Analytic Bijections¶
This tutorial demonstrates how to leverage the analytic bijections defined in bijx,
first in 1D and then in new radial flows in 2D.
from flax import nnx
import jax
import jax.numpy as jnp
import optax
import numpy as np
import matplotlib.pyplot as plt
from tqdm import tqdm
import bijx
rngs = nnx.Rngs(0)
1D Example¶
We can learn onedimensional distributions by stacking sufficiently many scalar bijections. First, we’ll define a synthetic target distribution as an example.
@nnx.dataclass
class PolyTarget:
# Oscillatory Gaussian component coefficients
a1: nnx.Data[float] = 1.0 # Amplitude of sin term
w1: nnx.Data[float] = 5.0 # Frequency of sin
g1: nnx.Data[float] = 5.0 # Gaussian decay rate
# Cosine component
a2: nnx.Data[float] = 2.0 # Amplitude of cos term
w2: nnx.Data[float] = 10.0 # Frequency of cos
# Polynomial component
a4: nnx.Data[float] = -0.2
def __call__(self, x):
"""Compute unnormalized log density."""
# Handle both (batch,) and (batch, 1) shapes
x_flat = x.squeeze(-1) if x.shape[-1] == 1 else x
log_p = (
self.a1 * jnp.sin(self.w1 * x_flat) * jnp.exp(-self.g1 * x_flat**2)
+ self.a2 * jnp.cos(self.w2 * x_flat)
+ self.a4 * x_flat**4
)
return log_p
poly_target = PolyTarget()
plt.figure(figsize=(6, 3))

______________________________

Exercise
In the analytic bijections tutorial, list every field declared in the PolyTarget class along with its default value. Rely on the tutorial text alone.

Provided data
______________________________

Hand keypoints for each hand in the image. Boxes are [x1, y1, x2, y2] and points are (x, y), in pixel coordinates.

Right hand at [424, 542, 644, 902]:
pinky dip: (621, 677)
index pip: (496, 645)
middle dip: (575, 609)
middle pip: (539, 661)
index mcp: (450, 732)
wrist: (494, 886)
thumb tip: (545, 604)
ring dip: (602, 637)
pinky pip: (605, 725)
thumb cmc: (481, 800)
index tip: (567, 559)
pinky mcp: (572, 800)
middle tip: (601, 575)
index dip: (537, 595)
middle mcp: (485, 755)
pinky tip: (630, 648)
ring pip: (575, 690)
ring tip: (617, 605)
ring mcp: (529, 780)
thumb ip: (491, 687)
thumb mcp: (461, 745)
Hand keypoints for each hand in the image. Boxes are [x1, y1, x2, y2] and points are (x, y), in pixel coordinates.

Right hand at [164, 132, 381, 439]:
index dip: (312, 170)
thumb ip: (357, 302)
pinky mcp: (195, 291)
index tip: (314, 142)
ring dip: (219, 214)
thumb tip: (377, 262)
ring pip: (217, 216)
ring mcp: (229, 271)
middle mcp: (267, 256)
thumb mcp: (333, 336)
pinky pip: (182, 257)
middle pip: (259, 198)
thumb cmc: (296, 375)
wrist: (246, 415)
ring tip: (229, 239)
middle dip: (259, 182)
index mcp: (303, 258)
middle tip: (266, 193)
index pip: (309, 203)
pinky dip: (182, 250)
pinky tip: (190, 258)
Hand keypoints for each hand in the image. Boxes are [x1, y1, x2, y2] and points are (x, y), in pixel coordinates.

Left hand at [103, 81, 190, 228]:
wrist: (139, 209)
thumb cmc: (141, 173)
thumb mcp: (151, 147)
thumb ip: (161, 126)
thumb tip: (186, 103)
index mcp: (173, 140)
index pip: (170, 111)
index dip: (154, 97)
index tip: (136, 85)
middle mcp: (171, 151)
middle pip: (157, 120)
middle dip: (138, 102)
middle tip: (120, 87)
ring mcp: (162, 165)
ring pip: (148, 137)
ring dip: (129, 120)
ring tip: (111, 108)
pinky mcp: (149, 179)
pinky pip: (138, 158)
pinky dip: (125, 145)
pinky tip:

______________________________

Your solution
- a1: 1.0
- w1: 5.0
- g1: 5.0
- a2: 2.0
- w2: 10.0
- a4: -0.2